Jahresbericht RIAS An jedem zweiten Tag ein antisemitischer Vorfall in Hessen
Die Meldestelle für antisemitische Vorfälle hat in Hessen im vergangenen Jahr 179 Vorfälle dokumentiert. Die meisten Fälle wurden in Frankfurt und Kassel registriert. Dabei fiel vor allem die documenta ins Gewicht.
Mit 179 erfassten Meldungen von Antisemitismus hat in Hessen im vergangenen Jahr im Schnitt an jedem zweiten Tag ein antisemitischer Vorfall stattgefunden.
Das geht aus dem ersten Jahresbericht des Recherche- und Informationszentrums Antisemitismus Hessen (RIAS Hessen) hervor, der am Donnerstag vorgestellt wurde. Zusätzlich dazu gebe es immer noch ein großes Dunkelfeld, sagte Projektleiterin Susanne Urban.
Neben einem Fall von extremer Gewalt kam es Urban zufolge unter anderem in drei Fällen zu Angriffen und in zehn Fällen zu einer Bedrohung. Zudem seien zwölf gezielte Sachbeschädigungen erfasst worden.
62 Fälle in Frankfurt, 52 in Kassel
Die meisten Vorfälle seien mit 62 in Frankfurt gemeldet worden, sagte Urban. Von den 52 in Kassel dokumentierten Fälle seien 38 im Rahmen der documenta erfasst worden. Bei der Weltkunstausstellung im Sommer 2022 richteten sich Antisemitismusvorwürfe unter anderem gegen das indonesische Kuratoren-Kollektiv Ruangrupa und diverse Kunstwerke. "In Kassel entstand durch die Werke und die Debatten auf der documenta fifteen eine Gelegenheitsstruktur für Antisemitismus", erklärte die Historikerin.
Othering, Verschwörungserzählungen, Rechtsextremismus
- Dominant (71 Fälle) war Urban zufolge das sogenannte antisemitische Othering. "Damit werden Jüdinnen und Juden durch Handlungen, Worte und Bilder als fremd oder nicht zugehörig klassifiziert", so Urban. Im Othering mischten sich verschiedene abwertende Stereotype. Beispielsweise werde "Du Jude"als Beleidigung und Abwertung von Menschen verwendet, besonders in Schulen oder im Sportumfeld.
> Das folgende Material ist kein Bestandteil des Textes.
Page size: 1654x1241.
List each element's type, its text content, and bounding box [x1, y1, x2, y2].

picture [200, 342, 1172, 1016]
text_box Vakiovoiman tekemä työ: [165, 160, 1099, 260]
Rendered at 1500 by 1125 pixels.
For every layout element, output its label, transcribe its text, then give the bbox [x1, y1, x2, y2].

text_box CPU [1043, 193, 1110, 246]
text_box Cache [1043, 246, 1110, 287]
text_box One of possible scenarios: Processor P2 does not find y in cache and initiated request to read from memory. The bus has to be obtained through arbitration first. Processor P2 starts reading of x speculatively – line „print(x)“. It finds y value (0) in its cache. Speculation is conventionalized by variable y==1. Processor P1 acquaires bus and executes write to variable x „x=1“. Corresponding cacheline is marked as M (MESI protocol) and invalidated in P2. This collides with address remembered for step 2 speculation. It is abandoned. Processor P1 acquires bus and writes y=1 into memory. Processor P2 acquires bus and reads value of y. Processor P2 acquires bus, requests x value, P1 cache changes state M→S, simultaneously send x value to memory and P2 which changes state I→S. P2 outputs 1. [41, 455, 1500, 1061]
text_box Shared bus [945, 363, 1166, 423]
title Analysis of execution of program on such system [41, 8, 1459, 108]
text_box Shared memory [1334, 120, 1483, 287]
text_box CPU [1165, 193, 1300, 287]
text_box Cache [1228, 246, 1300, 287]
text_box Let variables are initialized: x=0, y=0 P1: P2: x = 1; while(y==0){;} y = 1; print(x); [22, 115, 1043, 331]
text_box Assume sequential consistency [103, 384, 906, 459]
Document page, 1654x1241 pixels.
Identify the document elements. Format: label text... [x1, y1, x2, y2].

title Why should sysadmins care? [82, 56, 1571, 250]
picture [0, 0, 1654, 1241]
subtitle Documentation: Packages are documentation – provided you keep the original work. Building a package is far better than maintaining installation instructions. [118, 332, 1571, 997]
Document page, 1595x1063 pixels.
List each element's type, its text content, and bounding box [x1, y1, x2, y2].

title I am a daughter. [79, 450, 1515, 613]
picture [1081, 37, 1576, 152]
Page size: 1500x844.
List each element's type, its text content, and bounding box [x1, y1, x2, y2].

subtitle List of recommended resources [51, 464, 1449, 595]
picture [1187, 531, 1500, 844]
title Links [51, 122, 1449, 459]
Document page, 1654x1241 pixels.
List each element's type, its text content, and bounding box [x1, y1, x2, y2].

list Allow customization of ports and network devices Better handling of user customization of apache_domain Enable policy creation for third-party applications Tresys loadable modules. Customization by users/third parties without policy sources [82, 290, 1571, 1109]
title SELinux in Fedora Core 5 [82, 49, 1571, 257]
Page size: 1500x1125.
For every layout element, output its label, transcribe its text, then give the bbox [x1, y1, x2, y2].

- Auch der israelbezogene und der Post-Shoah-Antisemitismus seien weit verbreitet gewesen. Letzterer bezeichnet eine Form, die sich gegen eine kritische Erinnerung an die NS-Verbrechen richtet - oder diese Erinnerung angreift. Dazu gehöre die Verharmlosung oder Leugnung des Holocaust.
- Hauptorte antisemitischer Vorfälle seien die Straße mit 34 Vorfällen und Bildungseinrichtungen mit 29 Vorfällen. Bei den klar zu benennenden Hintergründen lägen antiisraelischer Aktivismus (24 Fälle) sowie verschwörungsideologische Motive (20) vor rechtsextremen Zuordnungen (15). "Bei 103 Fällen konnte der politisch-weltanschauliche Hintergrund nicht benannt werden" so Urban.
Antisemitismusbeauftragter: Judenhass beginnt nicht mit Straftaten
Judenhass beginne nicht mit Straftaten, kommentierte der hessische Antisemitismusbeauftrage Uwe Becker den Bericht. Wo Vorurteile, Unwissenheit und antisemitische Stereotype zusammenfinden, werde ein Nährboden für Hass und Hetze gebildet.
Er ermutigte Betroffene und Menschen, die Fälle von Judenhass mitbekommen, diese auf jeden Fall zu melden. "Dies hilft, wirkungsvoll an dessen Bekämpfung arbeiten zu können."
Innenministerium: 107 antisemitische Straftaten
Laut dem hessischen Innenministerium wurden im vergangenen Jahr 107 antisemitische Straftaten erfasst. Dazu zählten zwei Gewaltdelikte, 71 Fälle von Volksverhetzung und sieben Beleidigungen. 15 Mal seien verfassungswidrige Kennzeichen verwendet worden.
92 der Straftaten wurden laut Ministerium dem Bereich der politisch rechts motivierten Kriminalität zugeordnet. Hinter sieben Fällen steht demnach eine ausländische Ideologie. Acht Straftaten seien keiner politischen oder religiösen Kategorie zuzuordnen.